Os comentários do secretário da receita brasileira em defesa do país claramente demonstram a maneira como o poder público brasileiro visualiza a prática da pirataria. Para o governo nacional, a pirataria ainda é um mal que ataca prioritariamente os detentores de marcas e de direitos autorais, que vêem seus lucros sangrarem em virtude da perda de mercado para os piratas. Inadvertidamente, os governantes nacionais ignoram o fato de que a pirataria gera perda de arrecadação tributária e de empregos no Brasil. Ademais, ao se defenderem dos frios, conclusivos e detalhados relatórios norte-americanos que demonstram ter o Brasil grande tolerância com a pirataria, o que faz com que seja o país um dos maiores consumidores de produtos falsificados do mundo, o poder público não questiona o fato, mas usa o tema para se auto-afirmar em ações de marketing político. Finalmente, ao dizerem que os índices de pirataria alegados no amplo relatório da IIPA são questionáveis, os críticos nacionais, na ausência de argumentos técnicos, deixam de discutir o problema para atacar aquele que o estuda.
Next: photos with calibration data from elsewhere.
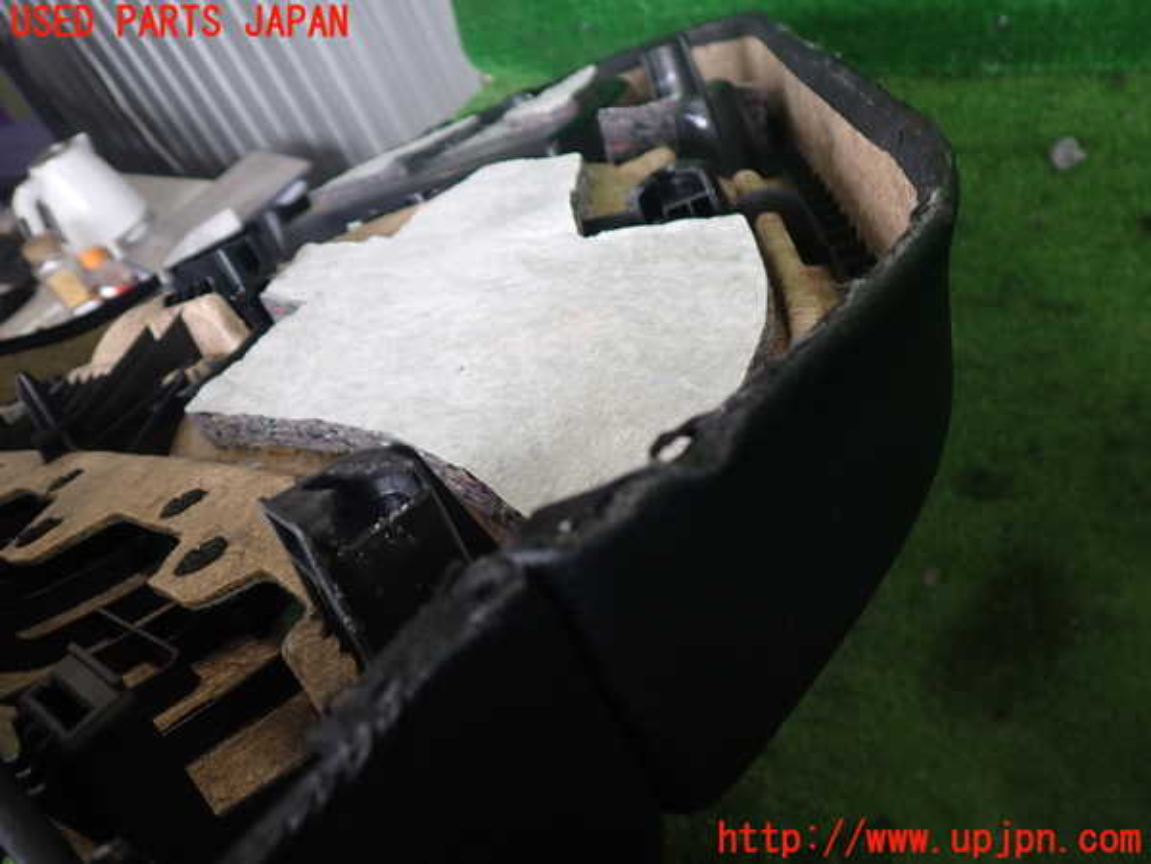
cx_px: 576
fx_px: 998
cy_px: 432
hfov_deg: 60.0
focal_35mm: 30
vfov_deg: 46.8
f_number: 2.3
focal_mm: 5.4
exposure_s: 1/100
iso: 200
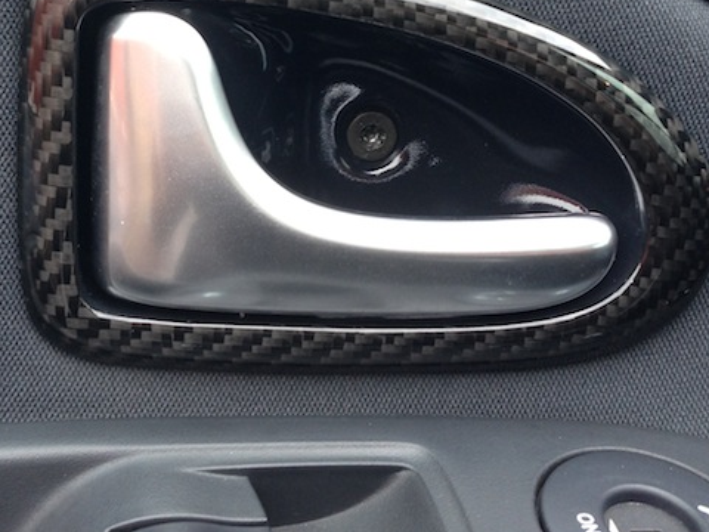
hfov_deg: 34.8
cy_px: 115
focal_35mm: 55
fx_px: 1127
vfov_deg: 26.1
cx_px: 272
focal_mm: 4.13
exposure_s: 1/20
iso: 64
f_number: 2.4
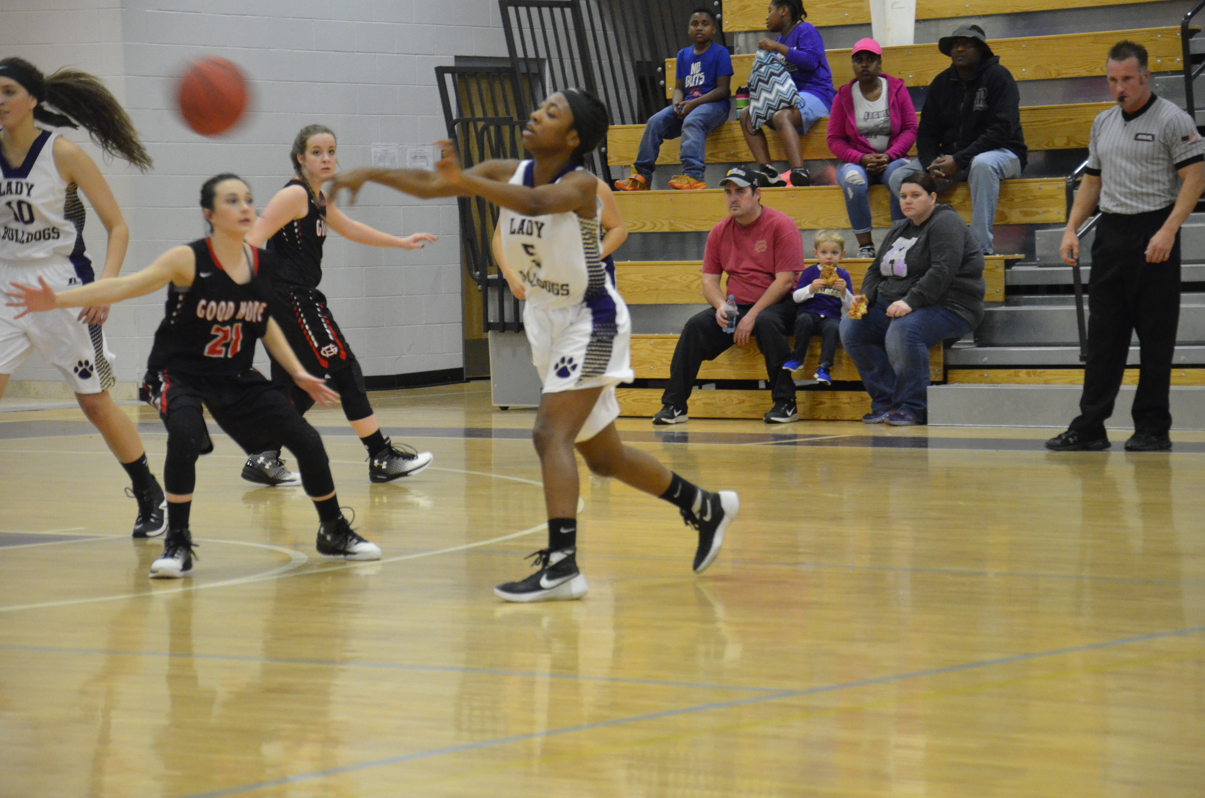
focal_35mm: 128
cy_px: 399
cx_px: 602
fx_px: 4259
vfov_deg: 10.7
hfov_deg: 16.1
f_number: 5.6
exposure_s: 1/125
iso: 4000
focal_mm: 85
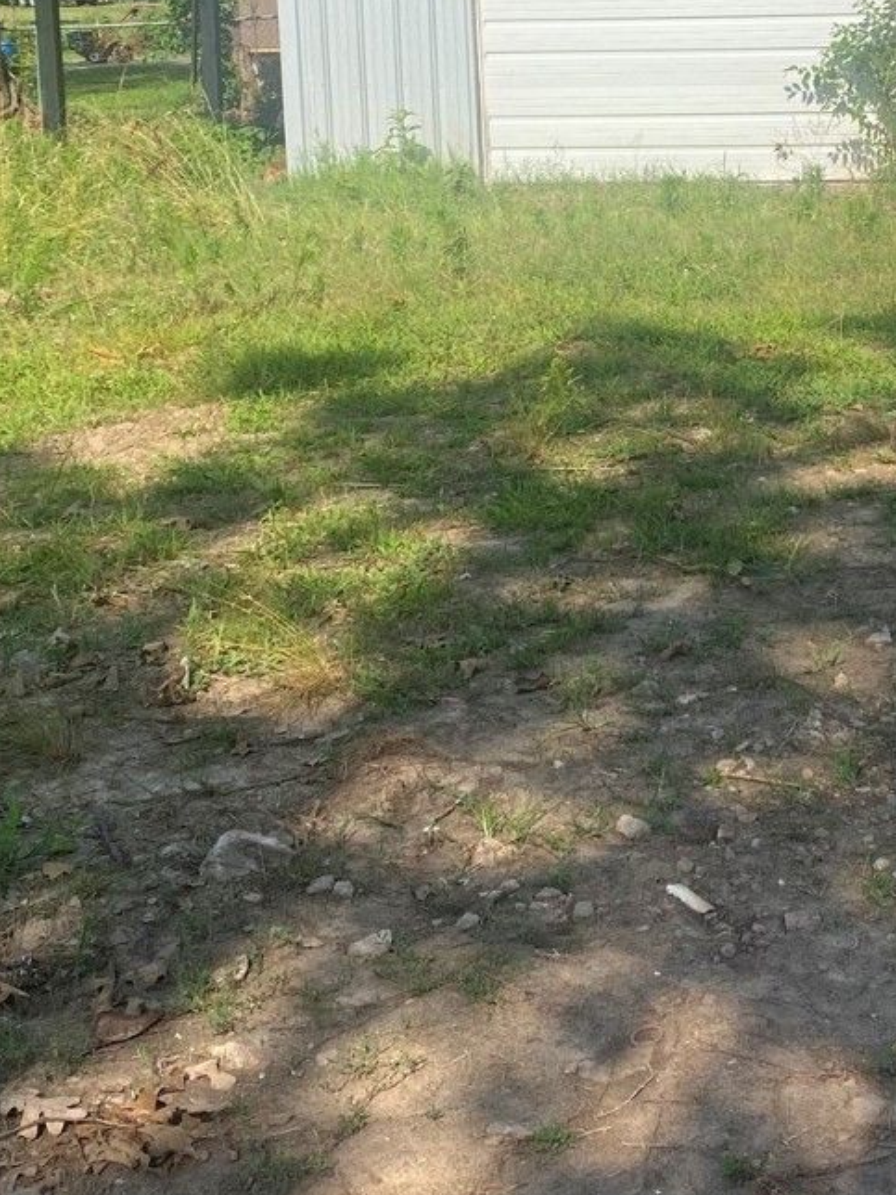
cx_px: 783
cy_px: 202
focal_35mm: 62
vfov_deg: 30.3
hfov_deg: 23.1
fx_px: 2140
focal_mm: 4.25
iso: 32
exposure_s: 1/3205
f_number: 1.8
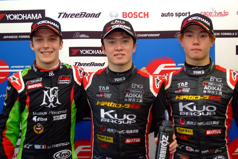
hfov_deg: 46.4
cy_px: 80
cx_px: 119
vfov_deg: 31.9
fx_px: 278
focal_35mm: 42
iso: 400
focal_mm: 28
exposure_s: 1/125
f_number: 3.5
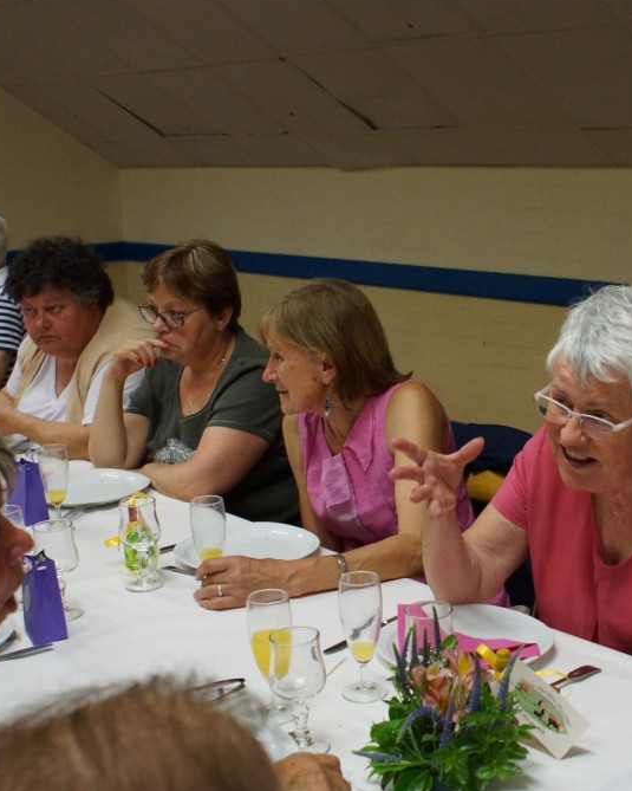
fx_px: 1310
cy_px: 395
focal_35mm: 56
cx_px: 496
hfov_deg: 26.7
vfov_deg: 33.6
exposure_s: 1/125
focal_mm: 26
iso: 1600
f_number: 4.5
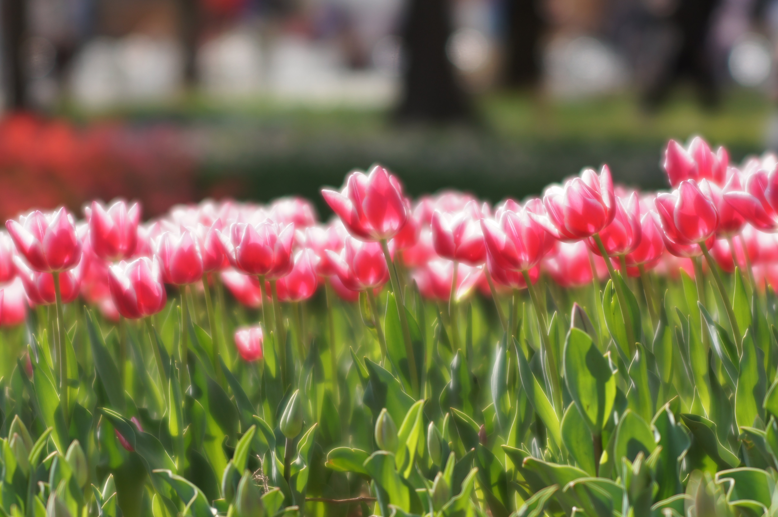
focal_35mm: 150
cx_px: 389
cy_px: 258
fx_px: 3238
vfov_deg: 9.1
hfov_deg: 13.7
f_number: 3.2
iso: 100
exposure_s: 1/640
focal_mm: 100
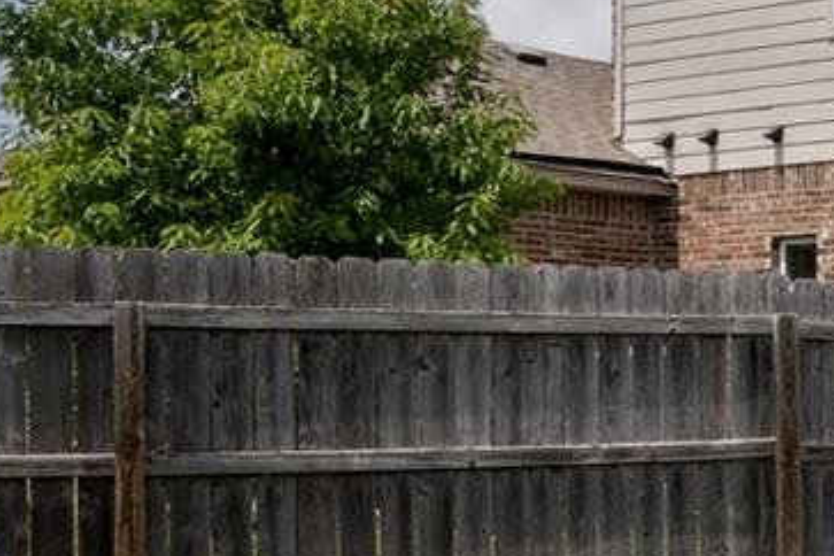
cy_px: 410
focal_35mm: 79
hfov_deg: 17.3
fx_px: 1830
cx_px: 1732
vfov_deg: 17.2
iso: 800
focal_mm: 14
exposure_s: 1/8000
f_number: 8
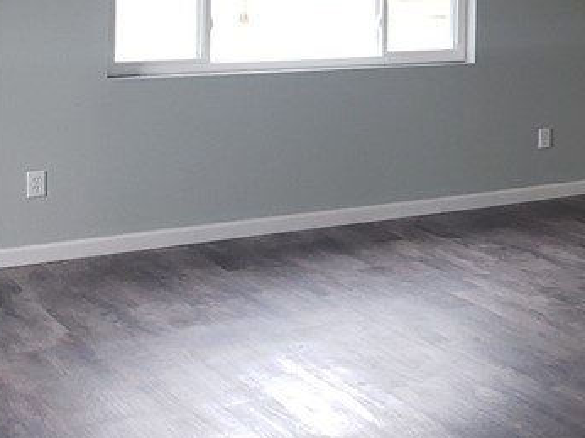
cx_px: 856
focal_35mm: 77
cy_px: -41
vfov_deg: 18.4
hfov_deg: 21.6
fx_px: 1300
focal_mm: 4.3
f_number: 2.4
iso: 100
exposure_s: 1/60
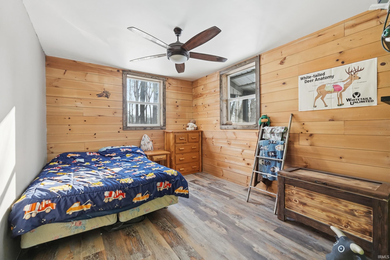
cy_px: 130
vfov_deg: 74.6
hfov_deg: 97.7
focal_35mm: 16
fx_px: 171
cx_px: 195
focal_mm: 10.5
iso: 800
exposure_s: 1/1600
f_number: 4
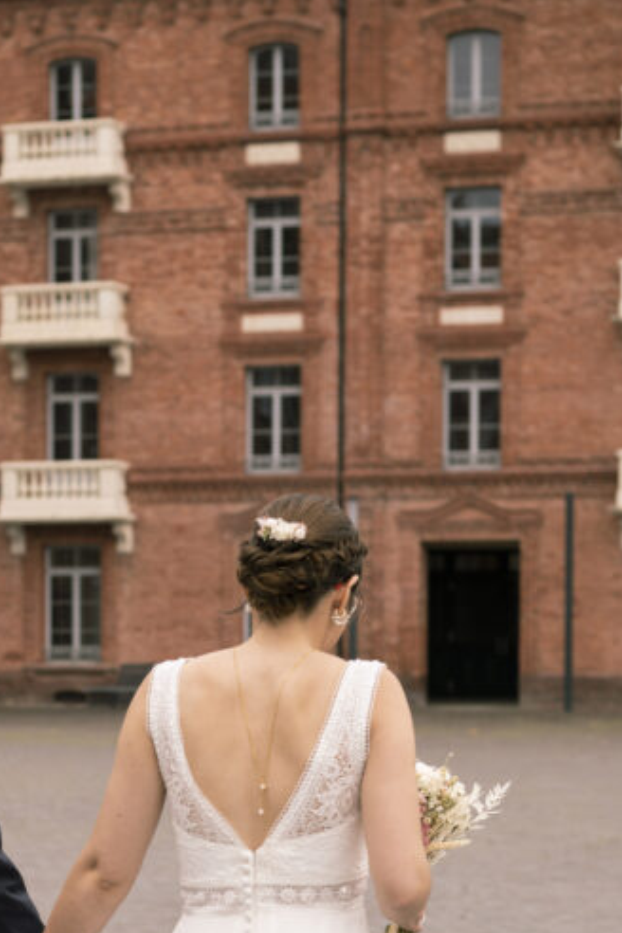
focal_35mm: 117
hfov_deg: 11.7
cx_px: 157
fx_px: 3032
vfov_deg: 17.2
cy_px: 880
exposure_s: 1/125
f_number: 4
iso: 100
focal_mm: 50
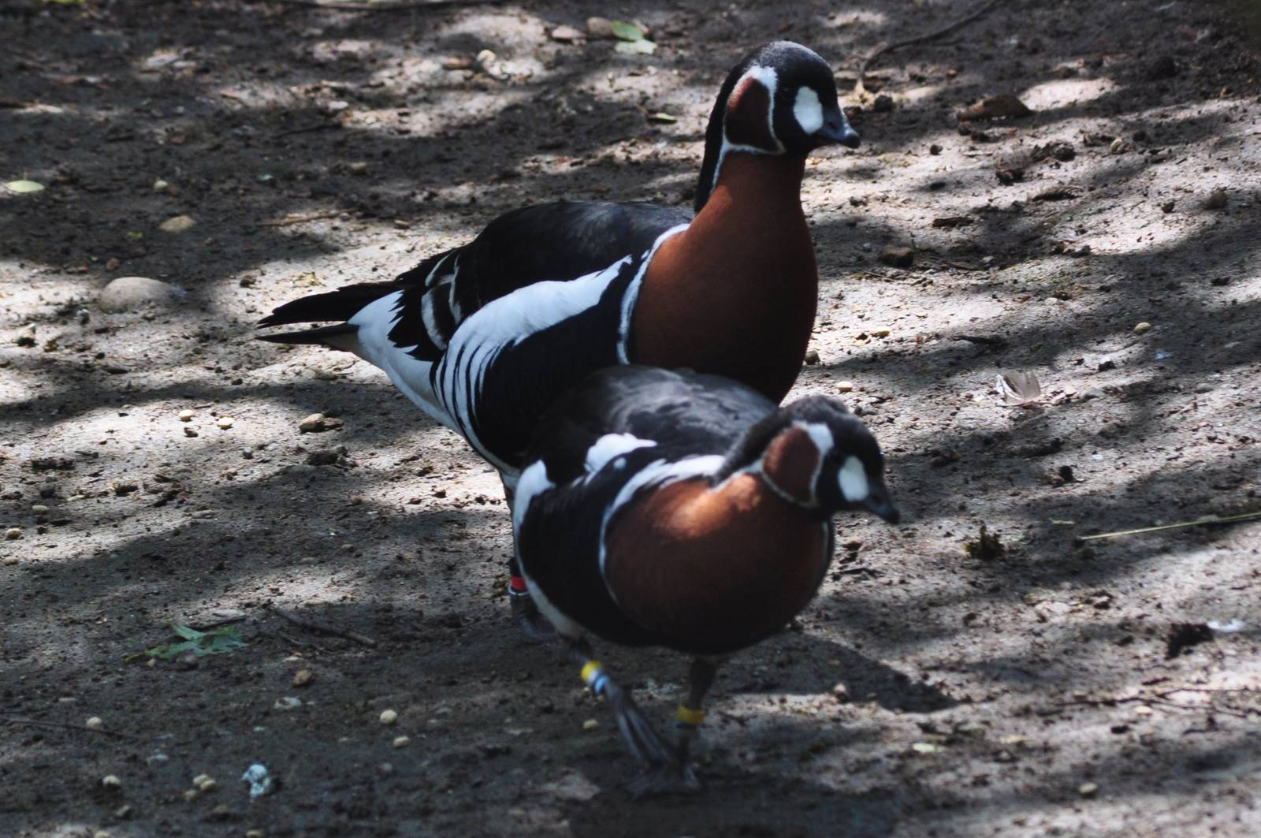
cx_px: 630
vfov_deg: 3.8
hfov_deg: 5.7
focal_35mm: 360
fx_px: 12596
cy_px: 419
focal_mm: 240
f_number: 9
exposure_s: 1/125
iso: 400
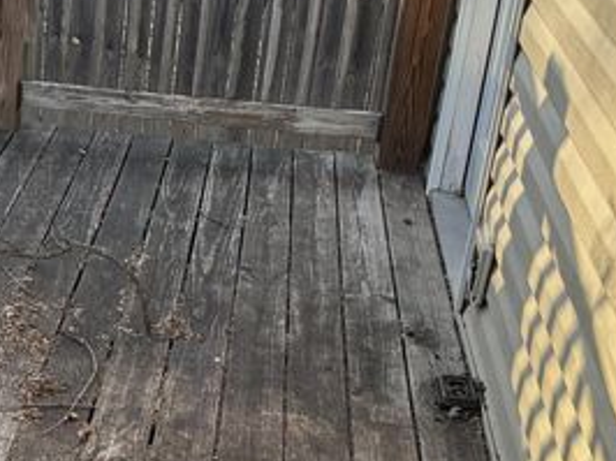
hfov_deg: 24.0
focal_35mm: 77
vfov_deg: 19.1
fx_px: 1369
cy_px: 297
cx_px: -29
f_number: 1.78
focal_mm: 6.76
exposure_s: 1/757
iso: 100
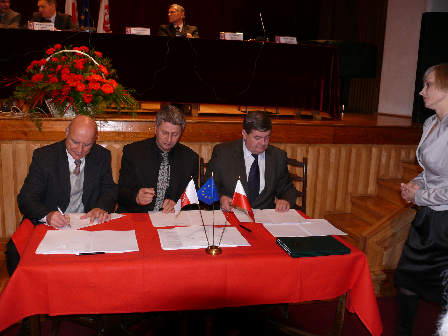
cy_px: 168
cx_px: 224
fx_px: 453
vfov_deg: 40.7
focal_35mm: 35
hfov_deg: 52.6
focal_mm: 7.4
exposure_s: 1/30
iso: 100
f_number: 2.8
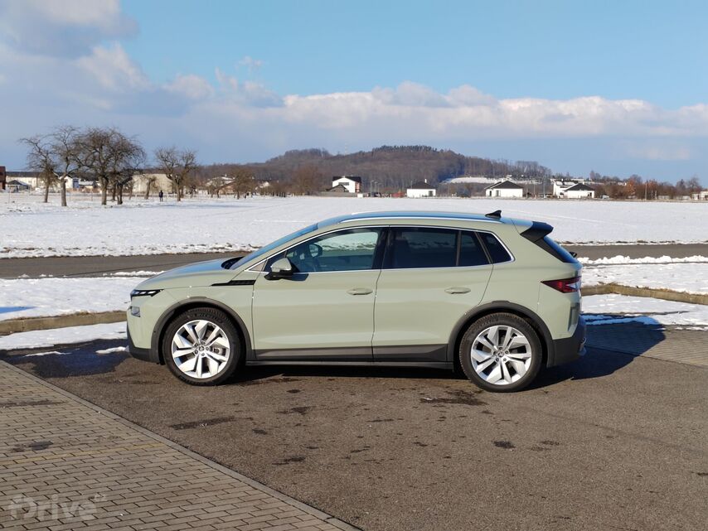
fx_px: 1105
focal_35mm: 54
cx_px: 354
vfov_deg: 27.0
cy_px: 266
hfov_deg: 35.5
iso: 100
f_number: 1.9
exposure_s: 1/1300
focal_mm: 5.52
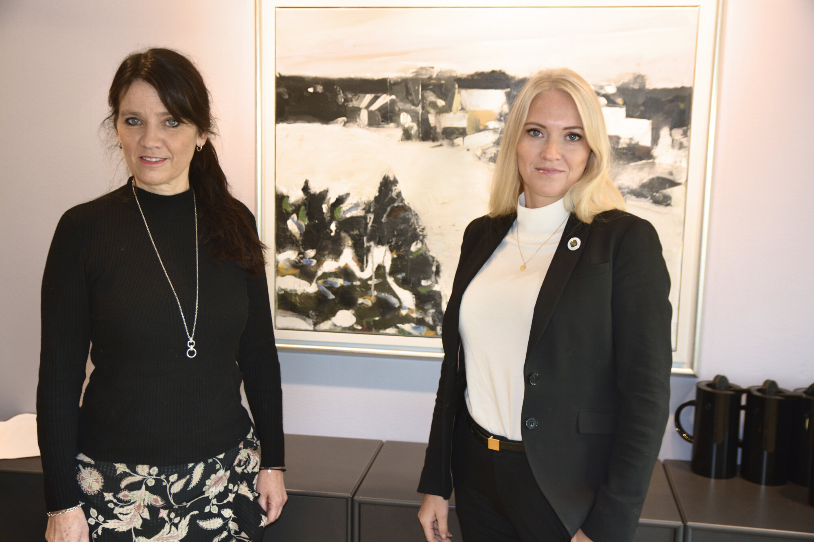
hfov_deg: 47.9
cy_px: 271
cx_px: 407
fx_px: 916
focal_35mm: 40
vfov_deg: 33.0
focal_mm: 27
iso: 400
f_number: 2.8
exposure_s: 1/125
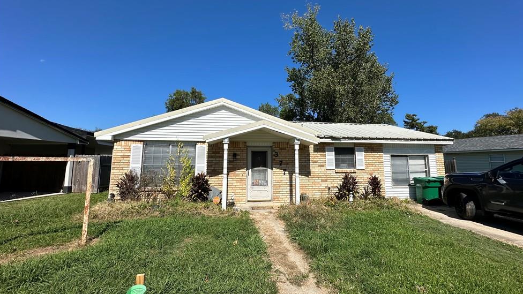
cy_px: 137
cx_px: 270
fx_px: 222
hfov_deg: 99.3
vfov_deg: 67.0
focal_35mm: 16
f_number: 2.2
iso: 50
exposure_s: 1/3731
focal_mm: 2.22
Qual diferença faz se o índice de pirataria de software de entretenimento é de 98% ou 87%? Basta andar pelo centro das grandes metrópoles nacionais para verificar que a pirataria de software, música, filme, vestuário, calçados, cigarros, e outros produtos pode ser facilmente encontrada. Nestas situações, devemos todos perguntar: “Onde está o Secretário da Receita Federal?”, ou “Onde está o Ministério Público?”, ou ainda, “Onde está a Prefeitura e o Estado?”. Os crimes de pirataria estão em todos os lugares, desmoralizando nitidamente o poder público, que não consegue reprimi-lo. Adicionalmente, a pirataria ainda zomba de toda a sociedade, uma vez que ao invés de parcela desta consumir produtos verdadeiros, que empregariam trabalhadores no Brasil e que gerariam riqueza para o país, preferem valer-se de produtos de qualidade enganosa, em detrimento do emprego e do desenvolvimento do Brasil. Isto tudo sem levar em consideração o fato de que a pirataria hoje gera lucros para grandes quadrilhas organizadas, que atuam em vários setores da economia, sempre de forma ilícita e lucrativa.
Há no Brasil um Comitê Interministerial de Combate à Pirataria de Direitos Autorais que está em funcionamento reprovável (reuniu-se apenas três vezes em um ano e não elaborou um só estudo sobre o tema). É preciso que os representantes do poder público nacional verifiquem o problema com a seriedade que a causa demanda e com visão de Estado. Que nossos representantes deixem de responder as críticas às externas simplesmente com discursos histéricos e provisórios e que possam permanentemente buscar soluções para este grave problema econômico e social.